Wamendagri Dorong Inovasi Daerah di Rakernas APEKSI, Wali Kota Bengkulu Belajar Strategi Tingkatkan PAD
JurnalBengkulu.com, Medan - Rapat Kerja Nasional (Rakernas) XVIII Asosiasi Pemerintah Kota Seluruh Indonesia (APEKSI) resmi dibuka oleh Wakil Menteri Dalam Negeri (Wamendagri) Bima Arya Sugiarto di Grand City Hall, Kota Medan, Rabu (1/7/2026).
Kegiatan tersebut dihadiri 98 wali kota dari seluruh Indonesia, termasuk Wali Kota Bengkulu Dedy Wahyudi.
Dalam sambutannya, Bima Arya mengajak seluruh kepala daerah untuk terus berinovasi dan tidak bergantung pada pola lama dalam membangun daerah. Menurutnya, kota-kota di Indonesia kini telah menjadi motor transformasi pembangunan melalui berbagai terobosan yang mampu meningkatkan kesejahteraan masyarakat sekaligus memperkuat Pendapatan Asli Daerah (PAD).
"Hari ini saya justru melihat dengan bangga dan optimis bagaimana kota-kota saat ini menjadi transformer, menjadi survivor dengan berbagai macam inisiatif kepemimpinan," ujar Bima Arya.
Ia menegaskan, praktik terbaik pembangunan tidak perlu lagi dicari hingga ke luar negeri karena banyak daerah di Indonesia telah membuktikan keberhasilannya melalui inovasi.
"Belajar tidak usah jauh-jauh ke luar negeri. Praktik terbaik itu ada di sini semua. Saya sangat merekomendasikan Bapak Ibu mempelajari dengan detail berbagai inovasi yang dilakukan daerah seperti Kota Malang dan Kota Pekanbaru," katanya.
Bima Arya juga menyoroti keberhasilan Kota Pekanbaru yang mampu meningkatkan PAD secara signifikan, dari sekitar Rp809 miliar menjadi Rp1,2 triliun hanya dalam kurun waktu satu tahun.
Selain itu, ia mendorong kepala daerah menggali sumber pendanaan alternatif melalui skema Kerja Sama Pemerintah dan Badan Usaha (KPBU), sebagaimana telah diterapkan di sejumlah kota seperti Semarang, Samarinda, dan Madiun.
Tak hanya itu, Wamendagri menekankan pentingnya membangun identitas atau city branding sebagai langkah awal meningkatkan daya saing daerah.
"Branding bukan hanya pencitraan. Branding yang baik adalah citra hari ini, cerita masa lalu, dan cita-cita masa depan. Kota yang memiliki identitas kuat akan lebih mudah dikenal dan pada akhirnya mampu meningkatkan PAD," tegasnya.
Usai mengikuti pembukaan Rakernas, Wali Kota Bengkulu Dedy Wahyudi mengatakan forum APEKSI menjadi kesempatan berharga bagi para kepala daerah untuk saling berbagi pengalaman dan strategi pembangunan.
"Sekarang kami Rakernas di Medan. Kita bertukar pikiran, tukar program, dan salah satunya tadi adalah belajar soal PAD," ujar Dedy.
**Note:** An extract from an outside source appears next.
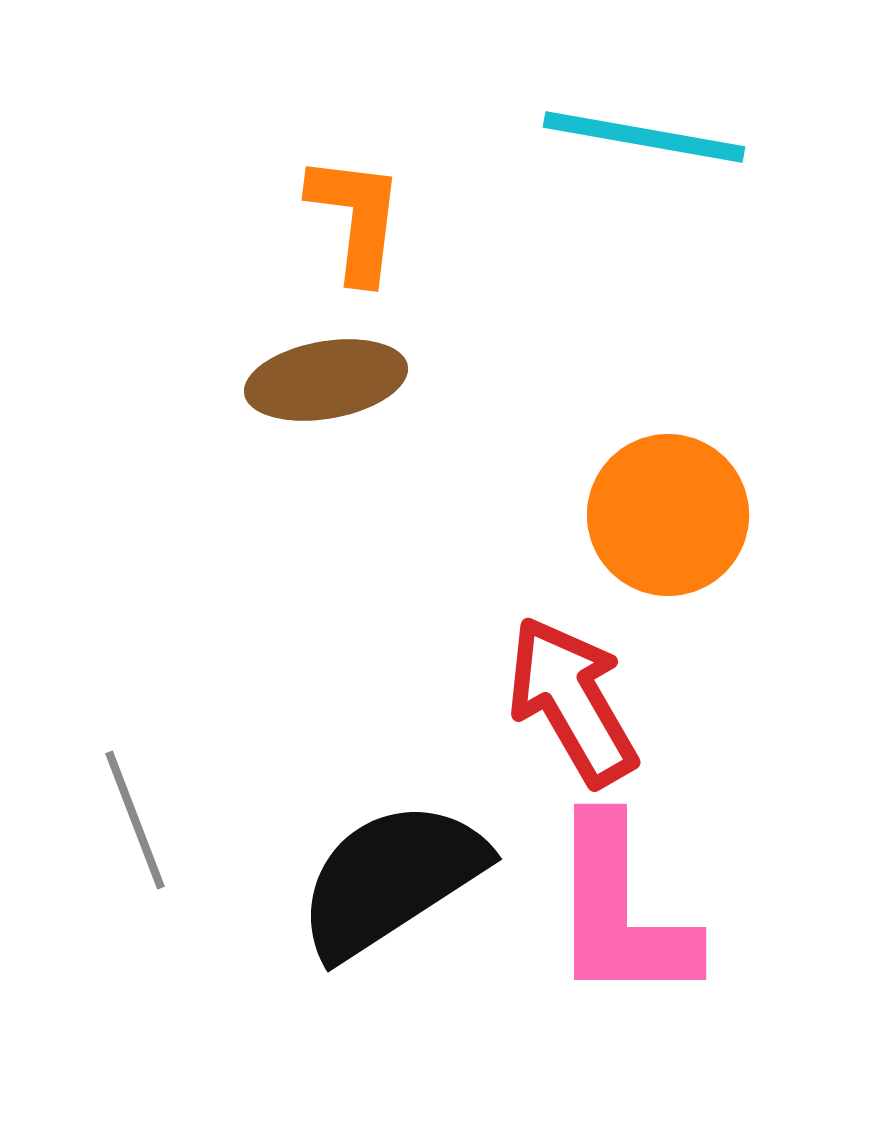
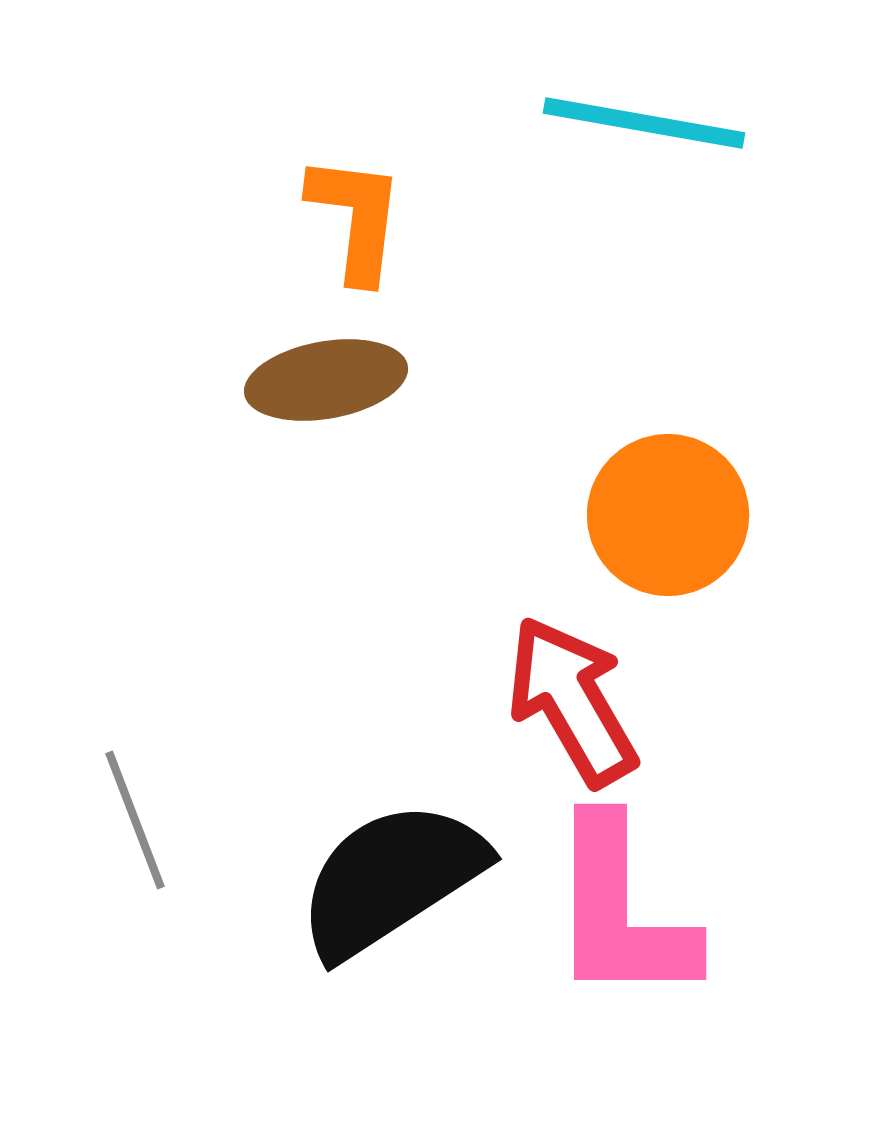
cyan line: moved 14 px up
Saat diwawancarai bersama Wali Kota Pekanbaru dan Wali Kota Kendari, Dedy mengapresiasi capaian Kota Pekanbaru yang menjadi perhatian pemerintah pusat karena berhasil meningkatkan PAD secara signifikan.
"Inilah Wali Kota Pekanbaru yang Pak Mendagri rekomendasikan kepada para wali kota untuk belajar. PAD-nya meningkat dari Rp800 miliar menjadi Rp1,2 triliun. Beliau ini sahabat saya sejak Lemhannas. Ini juga ada Wali Kota Kendari, juga luar biasa," ungkap Dedy.
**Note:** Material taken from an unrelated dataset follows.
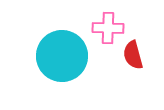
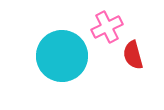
pink cross: moved 1 px left, 1 px up; rotated 28 degrees counterclockwise
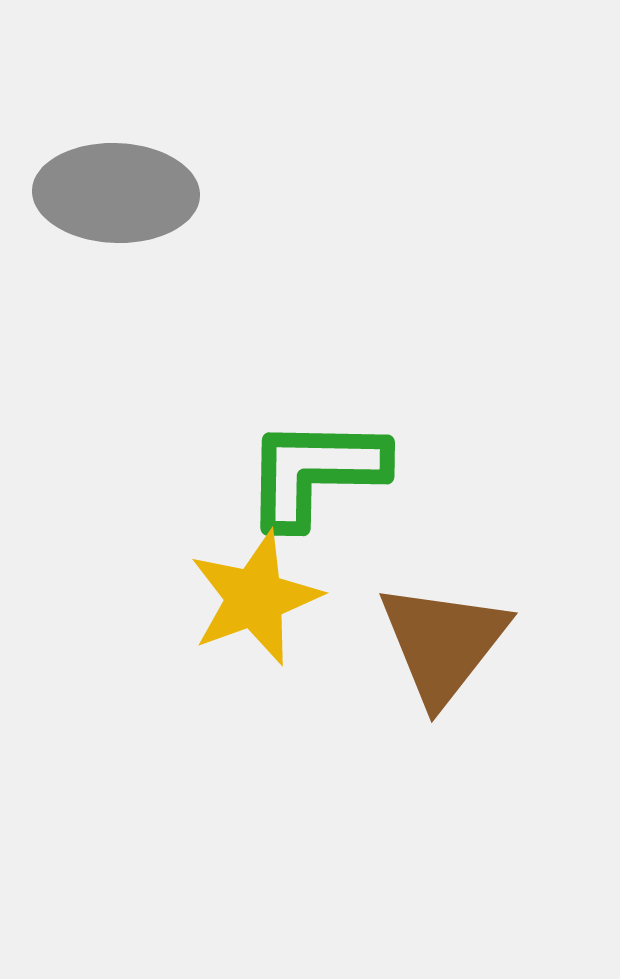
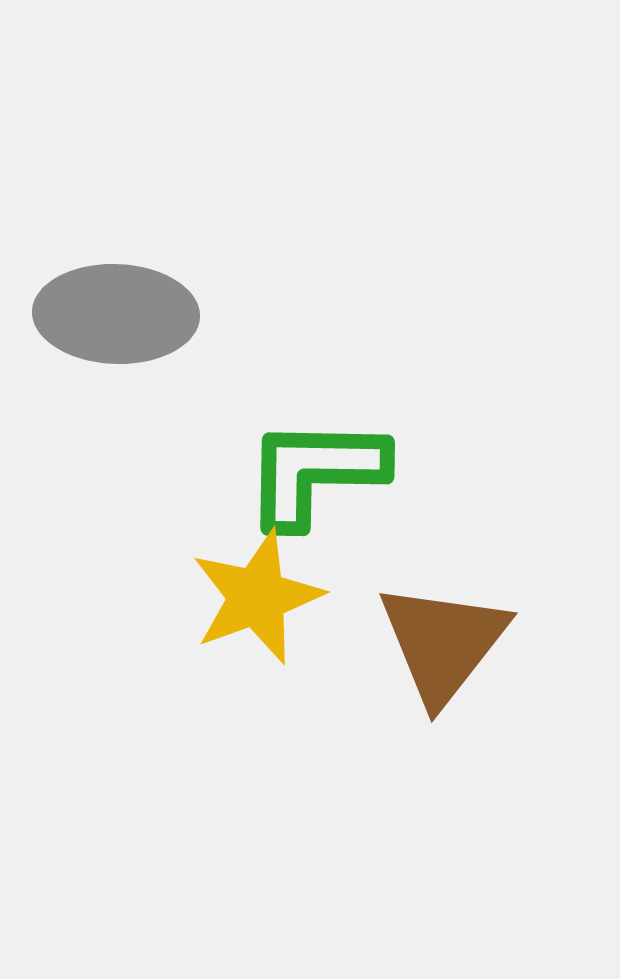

Sementara itu, Wali Kota Pekanbaru Agung Nugroho turut memberikan apresiasi kepada Dedy Wahyudi. Bahkan, ia menyampaikan salam khusus kepada masyarakat Kota Bengkulu.
"Selamat malam warga Bengkulu, tidak rugi punya wali kota yang ganteng, baik hati, dan penuh inovasi," ucap Agung yang disambut tepuk tangan dan tawa para kepala daerah yang hadir.